In the early days of Twitch, around the time of the Amazon acquisition in 2014, the company used a “growth team” of streamers and community leaders hired directly from the gaming community to ingrain itself among gamers. 

These community experts were each tasked with winning over specific groups: Nintendo fans, speedrunners, “Counter-Strike” players and so on. They were given ample budgets to spend as they pleased, with the explicit purpose of building up those communities’ use of — and dependence on — Twitch.

“They’re the best partnerships people you can you can hire,” said Arian Fathieh, who was part of Twitch’s growth team between 2014 and 2019. “In gaming, business relationships are often established through personal friendships. So that was part of the core concept: you hire community people because they’re going to be able to authentically talk to those communities.”

Alongside its growth team, Twitch also invested in original content to keep users and talent interested in Twitch, such as Twitch Rivals, an online tournament series featuring popular streamers.

But community loyalty doesn’t generate revenue. As time went on, the very same community-oriented departments that helped the platform gain its purchase began to feel more like liabilities as Twitch turned its focus toward advertising tools.
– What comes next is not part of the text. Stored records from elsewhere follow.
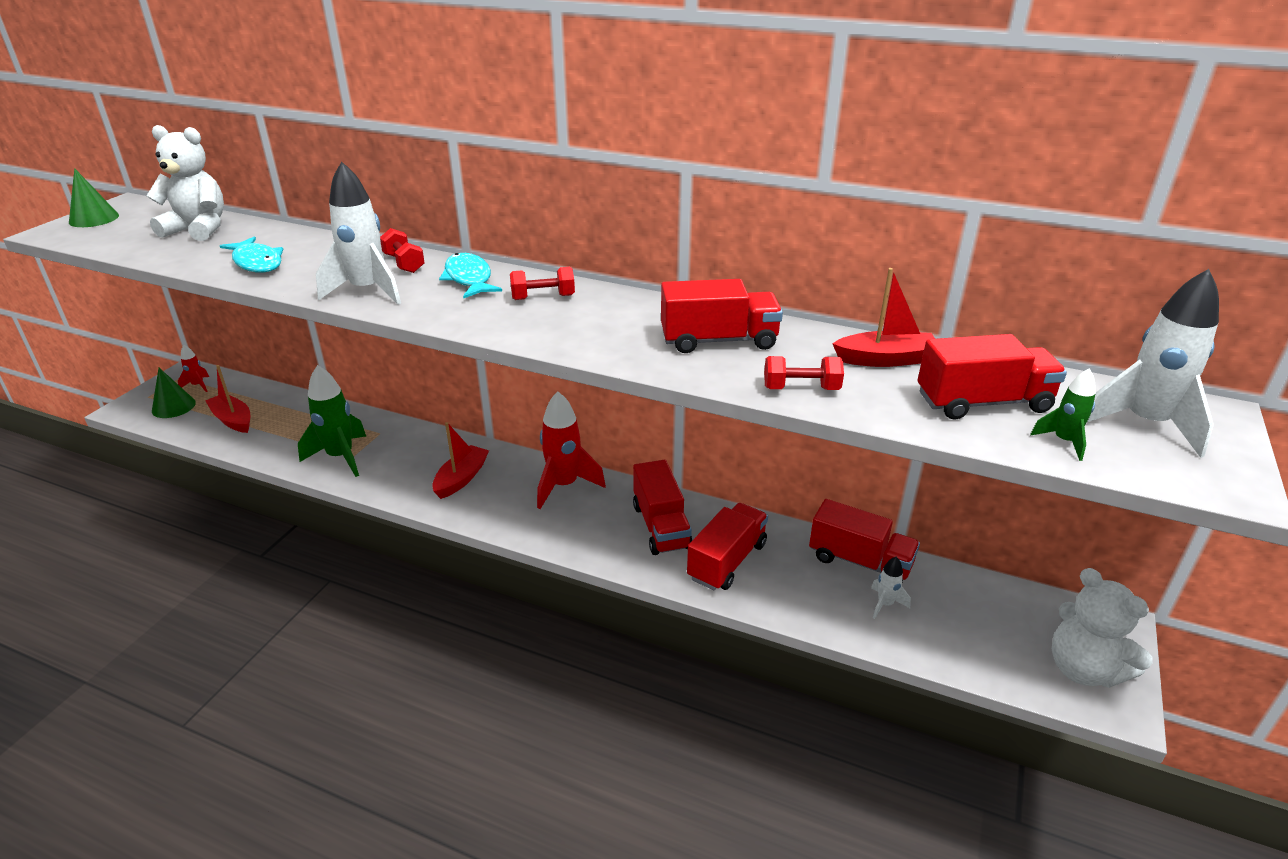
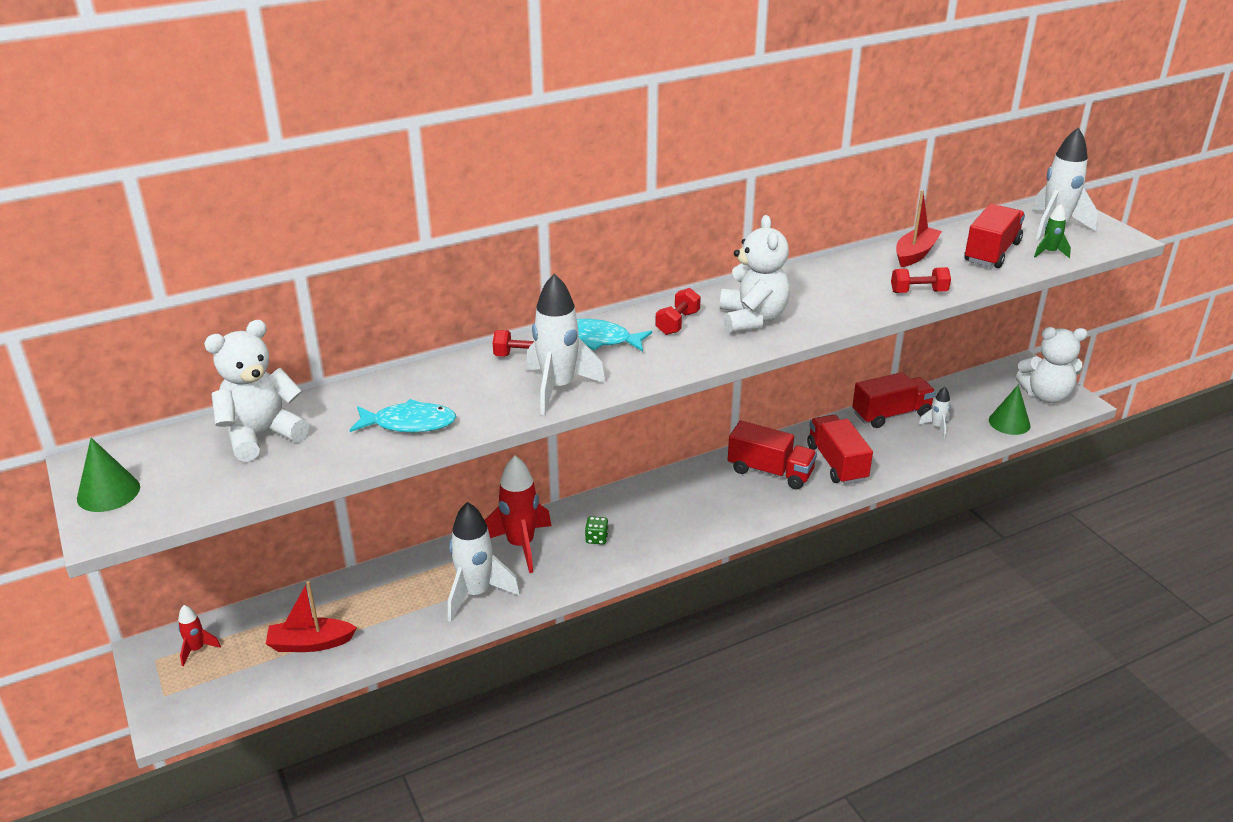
camera: 50 degrees left, 0 degrees up
(173, 406) = (218, 680): green cone -> green cone (1009, 422)
(341, 457) = (476, 594): green rocket -> white rocket
(461, 478) = (596, 538): red boat -> green dice
(564, 485) = (670, 492): red rocket -> red rocket (520, 545)
(600, 325) = (752, 319): none -> white teddy bear
(719, 340) = (828, 290): red truck -> none
(801, 388) = (918, 292): red dumbbell -> red dumbbell turned 45 degrees clockwise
So when the Twitch layoffs began — first in 2022, then continuing two weeks ago — the community growth and original content departments were hit hard. The growth team is long gone, with its last remnants leaving Twitch in 2021; Twitch Rivals still exists, but its purpose is to be used as inventory for ads and brand partnerships, not to build an affinity between Twitch and its community. Partner managers are spread increasingly thin and assigned random groups of streamers rather than cohesive groups or sub-communities. Instead, much of Twitch’s product development is increasingly focused on advertising, according to former staffers.

“There was just an org shift,” Fathieh said, “and those things don’t seem to be important anymore.”

Well, here we are

As much as streamers and former Twitch staff might decry the company’s pivot from community hub to streaming utility company, its user numbers have largely continued to grow year over year. At this point, Twitch has firmly established itself as the home of livestreaming, regardless of how welcome the streaming community feels in that home.

“Were we performing a mission critical business? Were we a business unit that was bringing in revenue, or interfacing with partners? Not necessarily,” said Ben Goldhaber, a founding team member and former director of content marketing at Twitch. “But we were teams that maintained the relationship with the community — that’s all we did, that’s what our team was about. And that was just deemed as not an important thing.”

For Twitch and its creators, there’s no closing Pandora’s box. Though almost all of the founders and founding team members who defined the platform’s early identity are gone. And even after losing its grip on, and way with, the streaming community — Twitch might simply be too big to fail.

“Look, hindsight is always 20/20 — but I do believe that it is possible to grow and retain that culture,” Graham said. “But god damn it, do you gotta work hard to do it.”